W jaki sposób powstała struktura o różnorodnej sztywności? Rozwiązanie jest dość proste, z jednej strony jest to zmienna grubość samej skorupy, a z drugiej specjalna wstawka nazwana „fish bone”, w części centralnej. W rezultacie tych zabiegów siodełko jest sztywniejsze z przodu, w okolicach nosa, jak też z tyłu, dokładnie tam, gdzie zamocowane są pręty stelaża i gdzie konieczne jest, by siodełko było mocne i stabilne. Sztywność celowo obniżona jest w części centralnej, tam gdzie dla odmiany pożądane są elastyczność i wyższy stopień komfortu.
Co do części górnej sytuacja jest jeszcze bardziej skomplikowana. Active Density oznacza, że wyściełanie ma aż trzy różne gęstości w różnych częściach siodełka. Unikalność całego rozwiązania polega na tym, że w części tylnej gęstość jest największa (tzw. seating zone, czyli ten fragment, gdzie się siedzi), w części środkowej średnia (firma nazywa to perineal area, a w gruncie rzeczy chodzi o okolice krocza), najniższa zaś w części nosowej. Ma to gwarantować optymalne dopasowanie do potrzeb użytkownika. Na początek firma wprowadza dwa nowe modele wyposażone w konstrukcję Active Density - Nago Evo (firma określa jego profil jako półokrągły i podeje wymiary 280 x 134 mm) i Scratch Pro (profil okrągły, wymiary 276 x 134 mm). Jeśli ktoś precyzyjnie określi, co oznaczają wspomniane profile - ale bez domyślania się - będę wdzięczny.

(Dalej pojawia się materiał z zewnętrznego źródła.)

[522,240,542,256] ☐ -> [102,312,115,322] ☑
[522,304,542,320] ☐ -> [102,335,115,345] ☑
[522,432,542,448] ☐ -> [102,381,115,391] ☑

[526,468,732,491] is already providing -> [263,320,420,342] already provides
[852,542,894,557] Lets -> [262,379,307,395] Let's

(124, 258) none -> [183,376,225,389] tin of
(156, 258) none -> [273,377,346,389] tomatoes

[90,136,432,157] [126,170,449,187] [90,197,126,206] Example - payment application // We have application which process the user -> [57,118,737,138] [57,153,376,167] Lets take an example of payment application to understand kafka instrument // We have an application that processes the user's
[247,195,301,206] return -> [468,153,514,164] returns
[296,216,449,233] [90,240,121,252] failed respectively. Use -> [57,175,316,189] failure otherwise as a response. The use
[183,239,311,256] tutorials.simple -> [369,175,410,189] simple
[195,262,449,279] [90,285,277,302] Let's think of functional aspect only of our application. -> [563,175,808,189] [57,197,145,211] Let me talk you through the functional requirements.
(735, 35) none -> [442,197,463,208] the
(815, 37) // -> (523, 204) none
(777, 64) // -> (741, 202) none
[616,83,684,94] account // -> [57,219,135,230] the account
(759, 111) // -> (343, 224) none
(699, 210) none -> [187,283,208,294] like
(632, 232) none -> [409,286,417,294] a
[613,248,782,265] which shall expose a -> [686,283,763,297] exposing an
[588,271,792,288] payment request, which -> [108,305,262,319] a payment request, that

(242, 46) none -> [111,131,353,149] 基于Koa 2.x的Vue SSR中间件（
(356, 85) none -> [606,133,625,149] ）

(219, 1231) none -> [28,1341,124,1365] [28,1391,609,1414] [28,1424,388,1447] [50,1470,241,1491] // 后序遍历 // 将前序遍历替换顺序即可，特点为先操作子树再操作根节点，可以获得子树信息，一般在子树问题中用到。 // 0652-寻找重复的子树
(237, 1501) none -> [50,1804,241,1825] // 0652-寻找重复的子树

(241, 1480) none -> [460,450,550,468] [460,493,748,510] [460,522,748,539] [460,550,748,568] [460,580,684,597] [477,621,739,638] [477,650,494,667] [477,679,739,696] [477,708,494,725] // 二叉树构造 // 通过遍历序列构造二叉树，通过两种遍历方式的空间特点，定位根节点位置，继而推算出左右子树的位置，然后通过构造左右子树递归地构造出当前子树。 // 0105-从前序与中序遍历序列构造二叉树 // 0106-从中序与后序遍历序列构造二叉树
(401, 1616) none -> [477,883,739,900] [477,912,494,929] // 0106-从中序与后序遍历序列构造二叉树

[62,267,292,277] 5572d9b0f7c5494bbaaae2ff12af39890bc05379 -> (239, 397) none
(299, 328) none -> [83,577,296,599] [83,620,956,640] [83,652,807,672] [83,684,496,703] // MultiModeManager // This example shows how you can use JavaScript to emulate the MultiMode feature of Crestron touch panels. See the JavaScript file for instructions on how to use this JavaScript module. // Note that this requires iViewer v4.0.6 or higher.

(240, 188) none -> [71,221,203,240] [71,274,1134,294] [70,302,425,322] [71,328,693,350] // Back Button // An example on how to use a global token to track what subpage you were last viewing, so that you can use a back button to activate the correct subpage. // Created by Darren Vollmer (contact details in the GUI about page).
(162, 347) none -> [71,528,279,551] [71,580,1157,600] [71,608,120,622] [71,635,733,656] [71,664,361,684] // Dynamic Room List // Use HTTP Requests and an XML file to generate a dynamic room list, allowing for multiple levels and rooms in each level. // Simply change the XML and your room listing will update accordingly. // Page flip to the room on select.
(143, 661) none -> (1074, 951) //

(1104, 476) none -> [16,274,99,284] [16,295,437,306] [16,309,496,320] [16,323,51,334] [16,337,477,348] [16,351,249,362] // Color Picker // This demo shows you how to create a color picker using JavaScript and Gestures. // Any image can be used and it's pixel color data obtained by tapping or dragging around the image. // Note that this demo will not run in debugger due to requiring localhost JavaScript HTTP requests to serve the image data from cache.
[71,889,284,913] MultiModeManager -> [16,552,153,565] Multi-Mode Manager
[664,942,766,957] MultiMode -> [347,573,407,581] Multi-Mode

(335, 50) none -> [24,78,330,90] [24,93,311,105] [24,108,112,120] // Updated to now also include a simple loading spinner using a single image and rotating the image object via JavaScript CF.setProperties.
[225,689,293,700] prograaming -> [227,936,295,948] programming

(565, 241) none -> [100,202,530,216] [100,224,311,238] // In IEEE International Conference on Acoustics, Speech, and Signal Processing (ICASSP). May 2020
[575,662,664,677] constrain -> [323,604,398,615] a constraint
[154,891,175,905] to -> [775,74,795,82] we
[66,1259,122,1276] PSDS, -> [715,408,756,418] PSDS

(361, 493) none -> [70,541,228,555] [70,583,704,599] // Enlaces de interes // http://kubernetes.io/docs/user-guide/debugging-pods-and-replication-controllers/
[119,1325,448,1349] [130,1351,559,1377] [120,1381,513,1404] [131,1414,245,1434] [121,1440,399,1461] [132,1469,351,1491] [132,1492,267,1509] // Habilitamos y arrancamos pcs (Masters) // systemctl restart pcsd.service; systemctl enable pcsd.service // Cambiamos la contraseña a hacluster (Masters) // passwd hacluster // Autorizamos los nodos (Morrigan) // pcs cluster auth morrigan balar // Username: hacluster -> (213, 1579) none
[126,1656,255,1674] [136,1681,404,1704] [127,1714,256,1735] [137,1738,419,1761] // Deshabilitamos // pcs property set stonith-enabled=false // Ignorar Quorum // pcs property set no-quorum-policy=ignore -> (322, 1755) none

Inna nowa cecha siodełek, oprócz Active Density, to techniczna konstrukcja, którą nazwano Skinny Nose Design. Jest ona rezultatem testów ergonomicznych i biomechanicznych przeprowadzonych przez Prologo w latach 2007 i 2008. W ich wyników zmieniono kształt nosa, jak i fragmentów właściwych podparcia „dołu pleców”, w wynik czego nogi kolarza mają mieć więcej miejsca. Według firmy pozwala to na bardziej efektywne pedałowanie i jednocześnie zapobiega ześlizgiwaniu się zawodnika z siodła.